2 勧告等に係る都道府県医療審議会等の手続の透明化について


[通知] 保険医療機関の病床の指定に係る国民健康保険法等の一部を改正する法律の施行に伴う医療法第三〇条の七の規定に基づく勧告等の取扱いについて

第二 勧告等に係る都道府県医療審議会等の手続の透明化について


一 審議の公開
都道府県医療審議会の運営については、法第七一条の二第三項及び医療法施行令(昭和二三年政令第三二六号。以下「令」という。)第五条の一二の規定により準用される令第五条の一一の規定により、議事の手続その他審議会の運営に関し必要な事項は審議会が定めることとされているが、医療計画の策定及び都道府県知事の勧告に関する都道府県医療審議会の審議については、手続の透明化を図るため、公開とすることが適切であること。


二 委員の構成

(一) 都道府県医療審議会の委員については、令第五条の一二の規定により読み替えられて準用される令第五条の五第一項の規定により、医師、歯科医師、薬剤師、医療を受ける立場にある者及び学識経験のある者のうちから、都道府県知事が任命することとされ、このうち医療を受ける立場にある者については、「医療法人制度の改正及び都道府県医療審議会について」(昭和六一年六月二六日付健政発第四一〇号厚生省健康政策局長通知)の第二の一の(二)の②により、市町村の代表者、医療保険の保険者を代表する者等を加えることが考えられることとされているところである。
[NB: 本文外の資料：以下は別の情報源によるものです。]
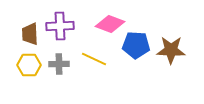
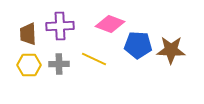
brown trapezoid: moved 2 px left
blue pentagon: moved 2 px right
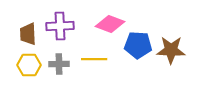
yellow line: rotated 25 degrees counterclockwise
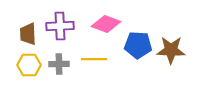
pink diamond: moved 4 px left
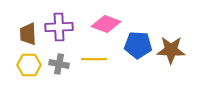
purple cross: moved 1 px left, 1 px down
gray cross: rotated 12 degrees clockwise
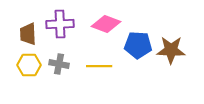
purple cross: moved 1 px right, 3 px up
yellow line: moved 5 px right, 7 px down
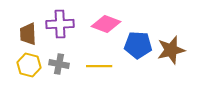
brown star: rotated 16 degrees counterclockwise
yellow hexagon: rotated 15 degrees clockwise
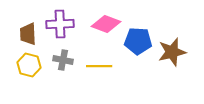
blue pentagon: moved 4 px up
brown star: moved 1 px right, 2 px down
gray cross: moved 4 px right, 4 px up
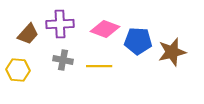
pink diamond: moved 1 px left, 5 px down
brown trapezoid: rotated 135 degrees counterclockwise
yellow hexagon: moved 11 px left, 5 px down; rotated 10 degrees counterclockwise
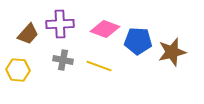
yellow line: rotated 20 degrees clockwise
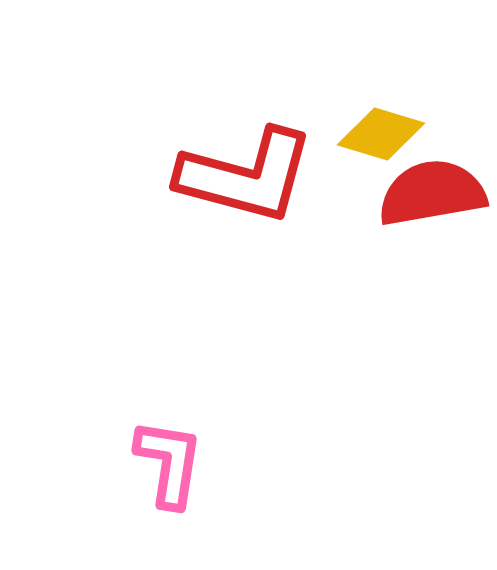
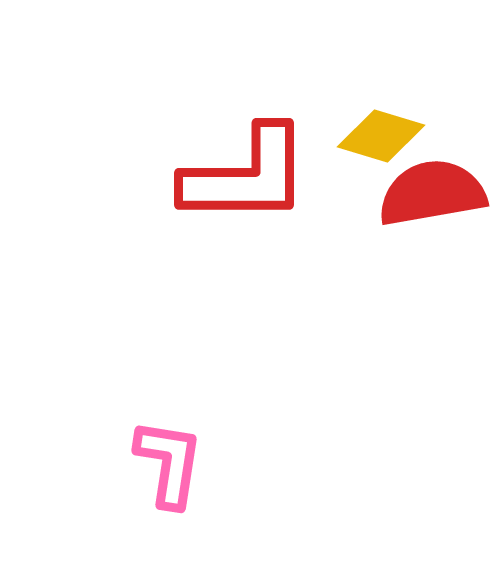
yellow diamond: moved 2 px down
red L-shape: rotated 15 degrees counterclockwise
(二) 医療を受ける立場にある者については、被保険者等医療を受ける者の意見を反映して、良質かつ適切な地域医療が確保されるような配慮が十分なされるようにするため、都道府県医療審議会の委員構成について検討し、当該委員については、医療を提供する体制の確保に資するよう都道府県医療審議会の委員構成が三者構成とされて令において医療を受ける立場にある者と規定されている趣旨及び当該委員が医療を受ける立場にある者として審議に参加するという趣旨を踏まえ、(一)に掲げる者に加え、被保険者の立場を代表する者等を加えることが考えられること。


三 勧告を行う場合の理由の明示等

(一) 法第三〇条の七の規定に基づく勧告を行うに当たっては、行政手続法(平成五年法律第八八号)第三五条(行政指導の方式)等の規定の趣旨や各都道府県において定める行政手続条例等に従い、その理由(事実関係及び根拠法令)を明らかにし申請者に対して通知するなど、適正手続に留意するものとすること。また、勧告に関する都道府県医療審議会の審議においては、申請内容、医療圏の病床の状況、勧告に関する都道府県医療審議会の意見を聴くに至った事情等を十分に説明するものとすること。

(二) 近接した期間に開設許可の申請等が複数なされた場合は、地域の医療提供の実情を踏まえ、かつ、手続の透明化を期する観点から、地域保健医療協議会などの地域の関係行政機関、医療関係団体等との協議の場を活用し、全ての申請者等の参加による病床数等の調整を行うなど、今後とも公平性・公正性の確保に努め、医療計画の達成の推進を図るものとすること。